Most widely used ionic head groups are based on quaternary ammonium ions due to its high ion conductivity. However quaternary ammonium ion containing membranes degrades with time resulting in low ion exchange capacity (IEC) and low alkaline stability due to its susceptibility to hydroxide ions. Therefore, branching out from quaternary ammonium ion-based membranes research has been widely done on other N containing cations such as imidazolium, pyridinium and guanidium. Out of these imidazolium has shown the most assurance due to its high ion conductivity and adaptable structure for modifications.

In parallel with enhancing the chemistry of the ion exchange moiety research has been done improving the polymer architecture to gain more chemical and mechanical stability. Most widely used polymer backbones are polysulfones and fluorinated polymers, Nafion being the most popular. Nevertheless, literature has highlighted a few major drawbacks of polymer membranes synthesized with these.
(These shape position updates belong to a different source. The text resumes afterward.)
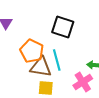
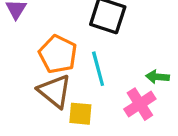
brown triangle: (41, 67) -> (55, 91), moved, turned 30

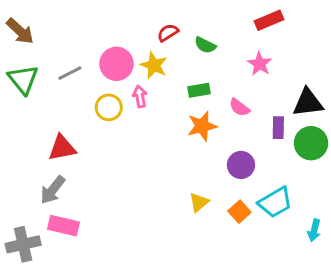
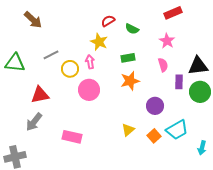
brown arrow: (20, 31) -> (33, 20), moved
pink circle: (116, 64) -> (89, 90), moved
gray line: (70, 73) -> (51, 55), moved
green triangle: (23, 79) -> (15, 63), moved, turned -45
pink semicircle: (239, 107) -> (163, 65), moved, turned -144
pink rectangle: (64, 226) -> (72, 137), moved

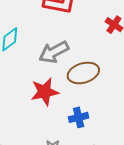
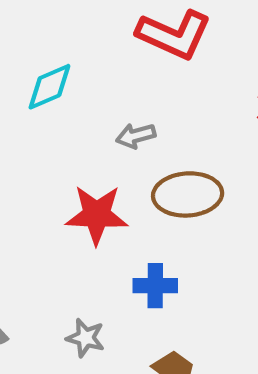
gray arrow: (54, 52) -> (136, 136), size x0.6

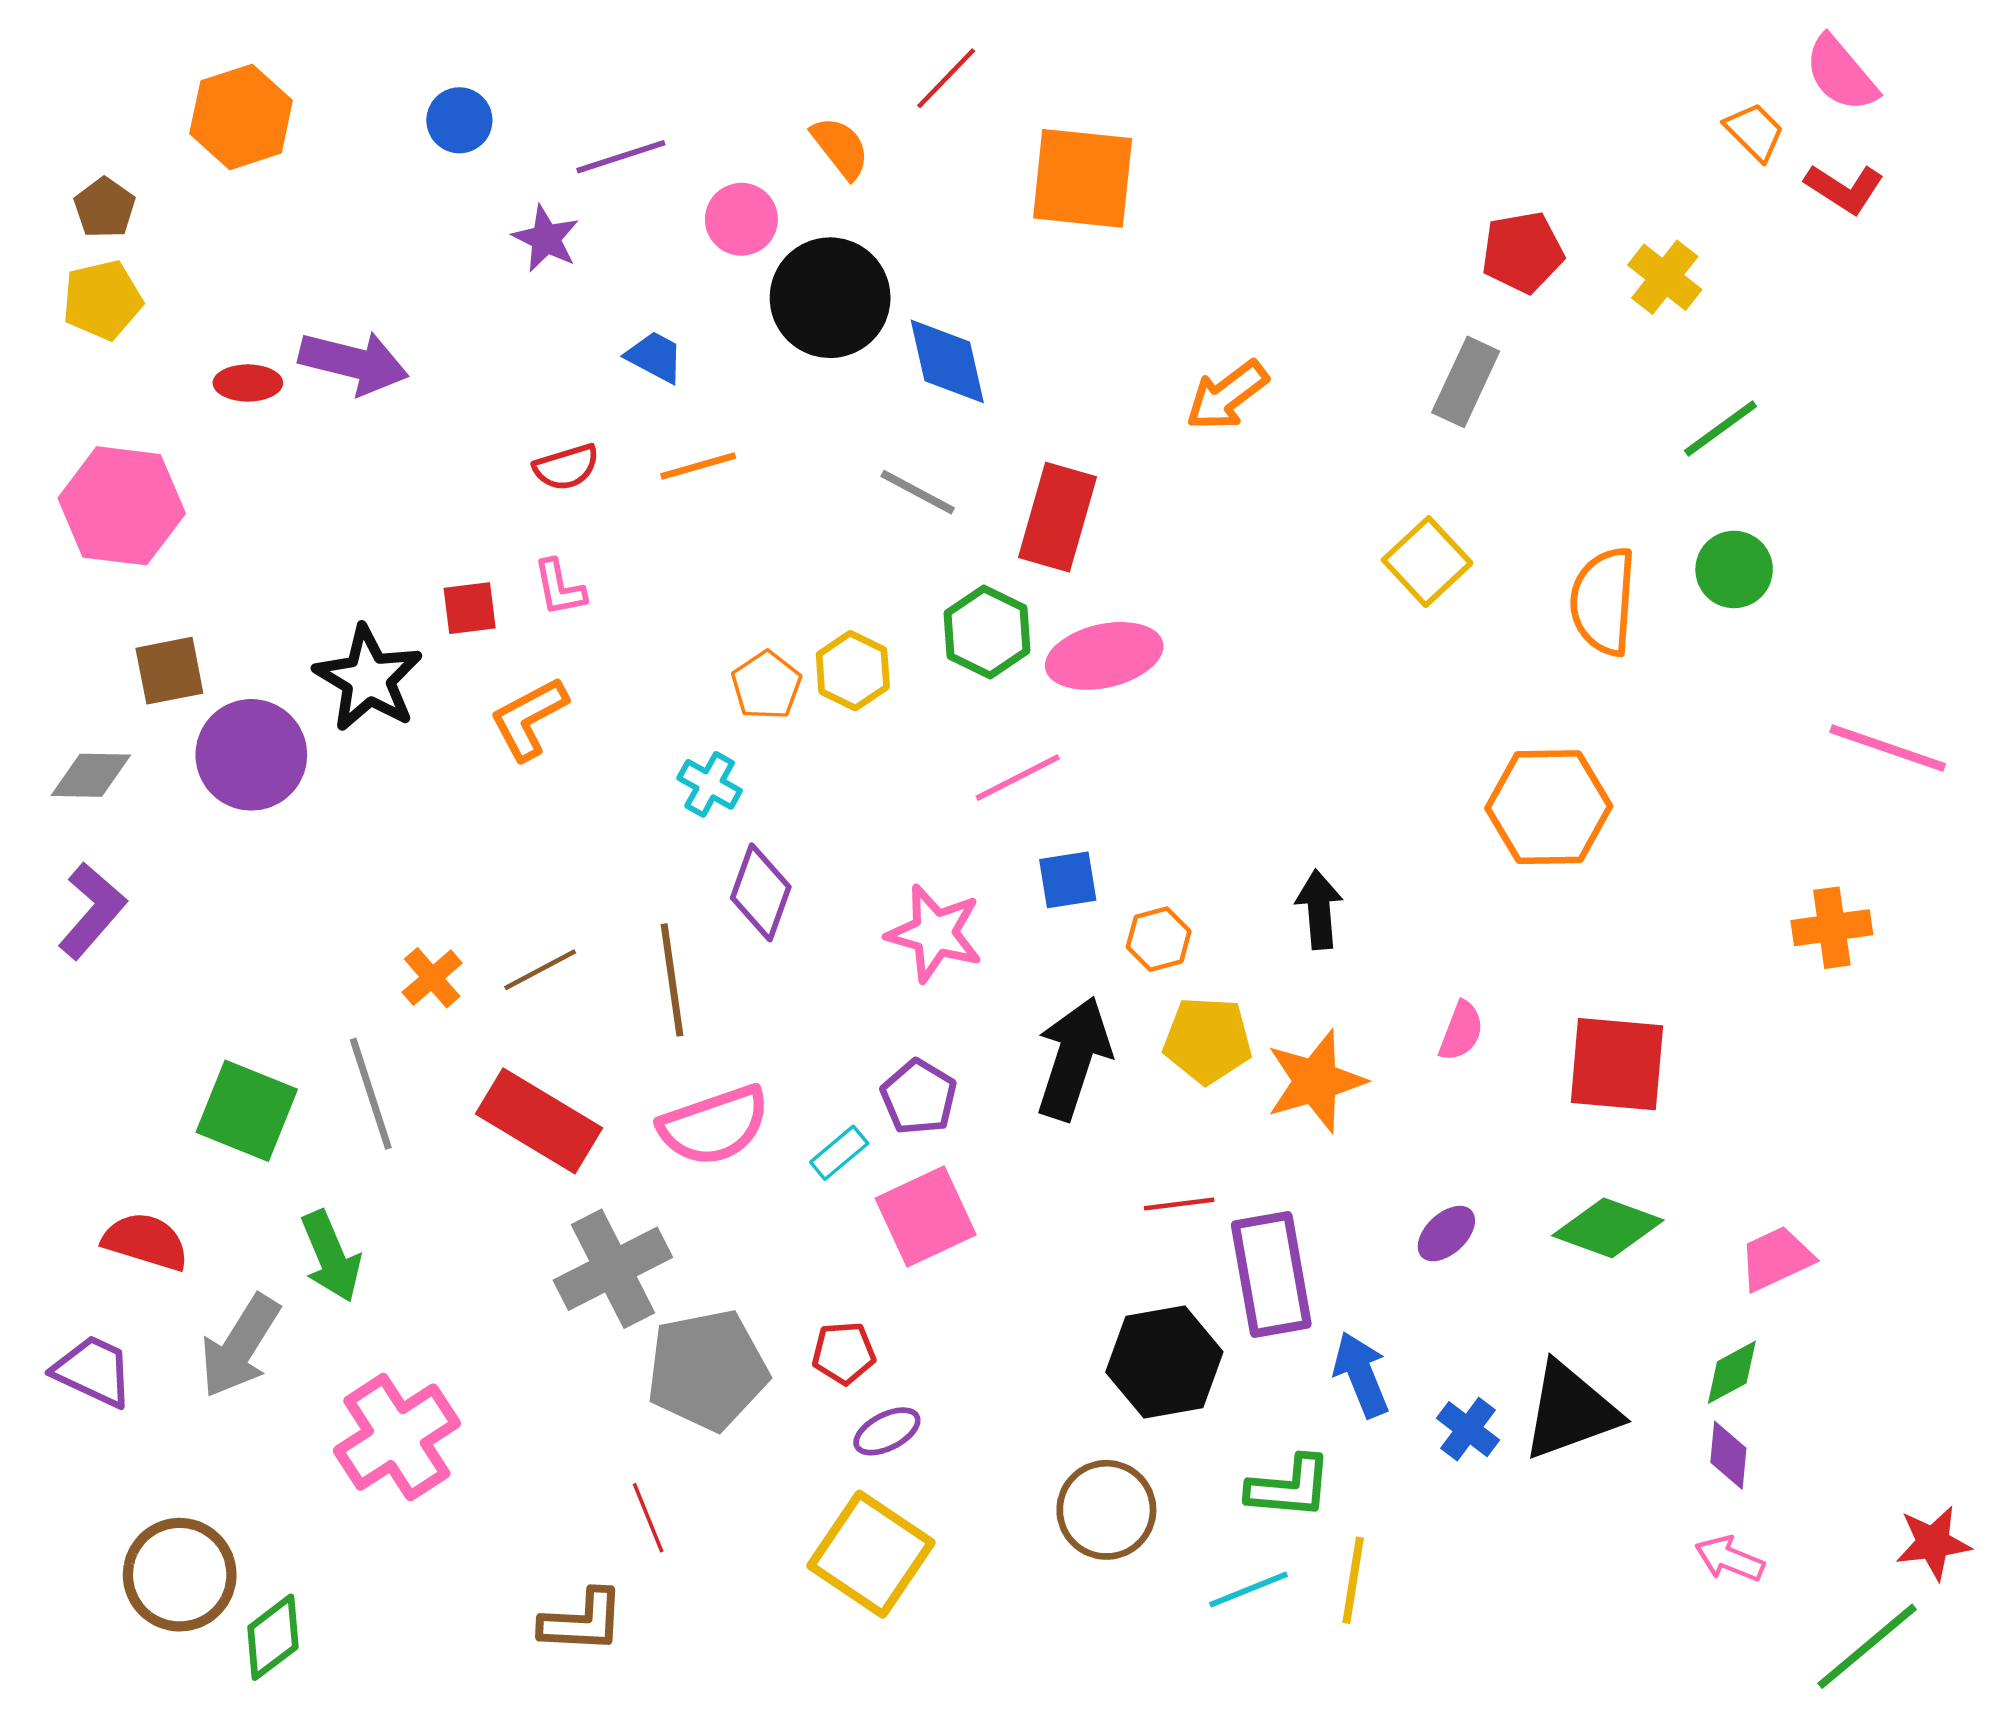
Polysulfones are susceptible to ether and quaternary carbon hydrolysis and polyfluorines are subjected to dehydrofluorination with time. As a result, research has been done on many other polymer backbones and polynorbornene has attracted much attention due to it’s high thermal and chemical stability, excellent film-forming properties and simple controllable polymerization techniques.

One important strategy to obtain ion conductivity includes having densely functionalized ion-conducting groups on a hydrophobic polymer matrix creating ion channels. Also rather than attaching the ion exchanging head group directly to the polymer backbone having it on regularly spaced flexible side chains improves ion conductivity. Apart from that this architecture is promised to show more alkaline stability due to the polymer backbone being protected by the hydrophobic polymer matrix.

Considering all these facts it is clear that both ion exchange head group and polymer architecture are equally important in designing an AEMs addressing the current issues in the field. In this work we present a series of a novel brush like liquid crystalline imidazolium functionalized norbornene ionic liquid copolymers with ion channels and improved alkaline stability.